Taylor Swift a beau avoir « réécrit l’Histoire » en gagnant un quatrième Grammy dans la catégorie « album de l’année » (Midnights), elle a beau dominer outrageusement le monde de la musique enregistrée à l’échelle planétaire, des millions et des millions d’humains ont beau prononcer son nom quotidiennement, elle a beau bousculer les fans de la NFL par sa relation amoureuse avec un des plus grands joueurs de l’histoire du football américain, la songwriter et chanteuse américaine, à l’instar de la communauté entière des Grammys, incarne l’arbre (américain) qui cache la forêt (mondiale).
En deux ans, peut-on lire dans le rapport Luminate sur l’industrie mondiale de la musique dont faisait récemment état PAN M 360 sous la plume de Luc Tremblay, l’écoute de chansons en anglais est passée de 67% à 55%, notamment au profit de la production en hindi passée de 4 à 8% durant la période 2022-2023. Aux États-Unis, pendant ce temps, 63% des sondés de la Génération Z et 65% des milléniaux souhaitaient découvrir de nouvelles cultures à travers la musique.
Aux Grammys, le discours du dirigeant de la Recording Academy, Harvey Mason Jr, misait fort sur cette idée que les Grammys sont un concentré planétaire : Dua Lipa provient d’une famille albanaise du Kosovo, Burna Boy est une superstar afrobeats du Nigeria, l’humoriste et animateur Trevor Noah est Sud-Africain.

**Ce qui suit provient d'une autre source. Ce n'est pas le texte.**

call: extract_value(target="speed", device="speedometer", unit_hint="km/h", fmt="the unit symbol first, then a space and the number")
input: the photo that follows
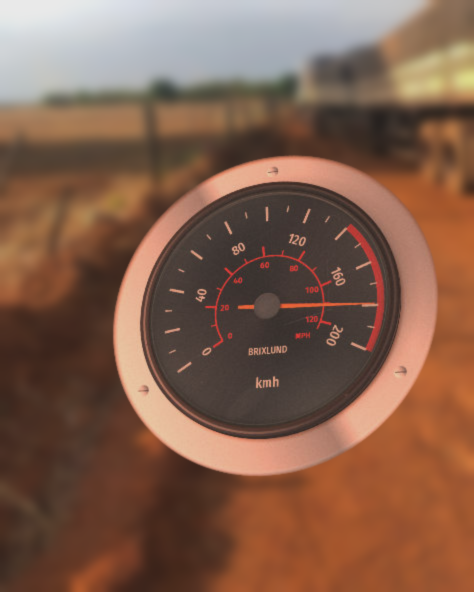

Ainsi, ils font partie de la famille des Grammys, ils font partie de l’Amérique-monde.
Aux Grammys, ces artistes mondialisés joignaient les rangs des Miley Cyrus et son excellente chanson pop Flowers, les brillantes SZA et Billie Eilish et leurs brillantes contributions à la pop culture, la surdouée Lana Del Rey, notre Céline Dion ignorée par Taylor Swift (maladroite certes mais sans les mauvaises intentions que certains lui prêtent), Victoria Monét et son super tube On My Mama (quel ver d’oreille!), Tracy Chapman et son thuriféraire Luke Combs en duo pour l’interprétation de l’immortelle Fast Car, le fantôme bienveillant de Tony Bennett en tandem avec Stevie Wonder, l’inattendue et toujours géniale Joni Mitchell, ressuscitée d’un AVC et présente pour l’unique fois de son existence (et de la nôtre) au fameux gala américain. La composition canadienne de l’Amérique-monde n’est pas à considérer dans le cas qui nous occupe, Céline et Joni vivent aux USA depuis belle lurette…
En tant que Nord-Américain, je me sens forcément plus proche des Grammys que de n’importe quel autre gala de la music business, sauf évidemment les galas locaux qui nous interpellent de près ou de loin. Mais… de moins en moins. Je me sens plutôt comme les fans de musique de la génération Z, je me sens plus mondialisé parce que l’Amérique ne représente plus le standard absolu de la pop culture mondiale. Les industries du divertissement indien ou nigérian ne sont que les premières manifestations d’une inéluctable mondialisation de la culture.
Tangiblement, le rêve américain devient moins attractif pour le reste du monde et le non Occident, des décennies d’impérialisme économique ont fait déchanter tant de populations.
La montée des régimes autoritaires dans le non Occident est aussi une conséquence indirecte de l’échec culturel de l’Amérique-monde, aux prises avec une poussée honteuse du néofascisme sur son propre territoire, du moins à court terme, et qui tend à faire croire aux populations mondiales défavorisées que l’amélioration de leurs conditions de vie ne passe plus nécessairement par le modèle démocratique à l’américaine.
On sait fort bien que ce modèle est actuellement plombé par l’extrême droite religieuse, le conspirationnisme schizoïde, le bipartisme obsolète, par ce 2e amendement qui maintient un état de violence permanent aux USA, par la corruption endémique dans plusieurs démocraties mondiales, par le racisme systémique, par les mafias bien en place, par le dark web, par des inégalités économiques de plus en plus profondes.
Alors comprenons bien que les modèles américains en matière de mondialisme culturel à travers son propre melting pot sont de moins en moins attrayants… pendant que plus ou moins la moitié des Américains s’identifient à une discographie de plus en plus planétaire et que l’autre moitié y voit une manifestation regrettable de la décadence nationale.
Rien ne permet de croire que le fossé entre ces deux visions sera remblayé dans un avenir proche, le contraire est malheureusement probable.